KARACHI: What is surrealism? For anyone who loves art, the question is a little pedestrian and, in a certain way, sounds like a query that is not relevant to the 21st century art sensibility. After all, eminent writers, artists and thinkers, such as Andre Breton, have said so much about it that to define it would be to trivialise the whole concept. But can we help it? So, surrealism is “juxtaposition of irrational images” in order to diminish the distance between dream and reality.

An exhibition of seasoned artist Shakil Saigol’s artworks titled Surrealism Revisited with Shakil Saigol opened at the Canvas Art Gallery on Tuesday. Is it the very definition of the ism that has made the artist revisit it or is he trying to impart a new meaning to it? Well, it could be a bit of both, because in his statement he says he has returned to his “earliest preoccupation with surrealism after 30 years”. And quite an interesting return it is.

Saigol teases the viewer by blurring the line between what’s real and what’s imagined. His artworks lean towards the former but in such a way that reality loses its conceptual essence. He creates a dreamlike ambience and at the same time puts in the foreground disparate images that defy its oneiric state and make the picture look like an intriguing scene out of real life. The ‘Cobweb Memories’ series (gouache, opaque watercolour on arches paper) is a cogent example of it. The posture of the girl is real and the cobwebs make the reality eerie, transporting the artwork into an unreal domain.

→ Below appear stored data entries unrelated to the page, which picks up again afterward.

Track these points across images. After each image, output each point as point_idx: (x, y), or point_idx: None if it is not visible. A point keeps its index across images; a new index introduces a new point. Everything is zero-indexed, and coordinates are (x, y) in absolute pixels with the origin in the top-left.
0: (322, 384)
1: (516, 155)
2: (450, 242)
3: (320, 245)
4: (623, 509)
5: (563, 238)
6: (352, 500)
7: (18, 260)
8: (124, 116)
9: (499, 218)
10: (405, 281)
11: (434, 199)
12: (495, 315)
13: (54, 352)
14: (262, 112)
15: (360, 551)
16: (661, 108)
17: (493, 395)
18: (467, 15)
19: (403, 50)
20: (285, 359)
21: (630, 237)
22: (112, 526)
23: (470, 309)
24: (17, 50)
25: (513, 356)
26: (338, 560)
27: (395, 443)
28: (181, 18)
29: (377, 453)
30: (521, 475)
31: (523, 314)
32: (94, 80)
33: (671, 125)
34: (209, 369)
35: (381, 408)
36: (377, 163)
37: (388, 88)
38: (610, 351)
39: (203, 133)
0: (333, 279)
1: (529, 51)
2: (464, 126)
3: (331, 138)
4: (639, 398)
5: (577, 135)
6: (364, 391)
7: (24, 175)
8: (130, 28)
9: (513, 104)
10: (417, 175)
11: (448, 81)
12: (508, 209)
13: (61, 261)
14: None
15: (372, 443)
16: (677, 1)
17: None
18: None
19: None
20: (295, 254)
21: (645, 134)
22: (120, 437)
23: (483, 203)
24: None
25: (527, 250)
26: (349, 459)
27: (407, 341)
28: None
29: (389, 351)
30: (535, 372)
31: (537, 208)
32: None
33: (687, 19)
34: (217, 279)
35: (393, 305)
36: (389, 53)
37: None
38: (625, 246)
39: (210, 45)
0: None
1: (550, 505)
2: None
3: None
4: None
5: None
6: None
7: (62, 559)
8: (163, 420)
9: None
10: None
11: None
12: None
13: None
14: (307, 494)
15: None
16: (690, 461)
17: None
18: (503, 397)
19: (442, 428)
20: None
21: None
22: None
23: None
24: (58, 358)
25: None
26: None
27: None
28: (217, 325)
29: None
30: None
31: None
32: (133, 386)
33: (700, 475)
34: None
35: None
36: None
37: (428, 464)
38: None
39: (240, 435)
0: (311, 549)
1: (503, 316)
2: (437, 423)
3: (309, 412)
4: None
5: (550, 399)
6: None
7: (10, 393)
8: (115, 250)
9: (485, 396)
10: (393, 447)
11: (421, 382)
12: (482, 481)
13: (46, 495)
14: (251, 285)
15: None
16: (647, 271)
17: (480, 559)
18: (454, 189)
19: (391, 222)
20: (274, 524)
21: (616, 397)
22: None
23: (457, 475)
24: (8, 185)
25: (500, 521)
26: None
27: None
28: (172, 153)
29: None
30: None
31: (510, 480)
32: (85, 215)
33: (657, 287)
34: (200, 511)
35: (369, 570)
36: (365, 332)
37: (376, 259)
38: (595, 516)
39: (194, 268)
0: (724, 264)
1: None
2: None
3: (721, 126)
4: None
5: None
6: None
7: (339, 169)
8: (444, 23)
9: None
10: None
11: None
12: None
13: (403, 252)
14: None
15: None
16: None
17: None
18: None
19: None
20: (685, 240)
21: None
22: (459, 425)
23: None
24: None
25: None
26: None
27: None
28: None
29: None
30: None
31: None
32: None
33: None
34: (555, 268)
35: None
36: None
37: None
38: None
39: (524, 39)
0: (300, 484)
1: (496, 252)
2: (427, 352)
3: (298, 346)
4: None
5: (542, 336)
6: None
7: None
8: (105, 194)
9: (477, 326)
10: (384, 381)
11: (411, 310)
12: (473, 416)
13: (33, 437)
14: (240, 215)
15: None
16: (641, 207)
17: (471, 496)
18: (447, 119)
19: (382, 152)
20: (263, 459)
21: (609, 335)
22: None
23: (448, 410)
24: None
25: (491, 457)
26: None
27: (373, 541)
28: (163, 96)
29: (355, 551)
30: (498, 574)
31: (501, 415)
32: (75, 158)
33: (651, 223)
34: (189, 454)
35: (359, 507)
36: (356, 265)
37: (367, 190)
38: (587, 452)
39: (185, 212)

Vengeance of the Lotus -Photos by  White Star
Vengeance of the Lotus -Photos by White Star

In ‘Vengeance of the Lotus’, Saigol goes a step ahead with this noteworthy process and adds a new dimension to the dream-or-real question by presenting the dilemma of an individual as the dilemma of a certain time period (related to the individual). One moment the viewer is left bewildered to identify the actual lotus in the picture, and the next moment the cracked face and body of the protagonist pushes that sense of bewilderment behind, and the agony assumes larger proportions where it doesn’t matter, anymore, whether what you’re feeling is true or not.

Another artwork on display -Photos by  White Star
Another artwork on display -Photos by White Star

There are multiple symbols at play here, lotus and cobweb being two of them. There are also three exhibits in which zebras take centre-stage. Now the zebra, among other things, symbolises balance. This is what makes ‘Zebra Phantasma’ (oil on canvas) a striking work of art. The artist wants us to think beyond the obviousness of symbolism.

The exhibition will run until May 4.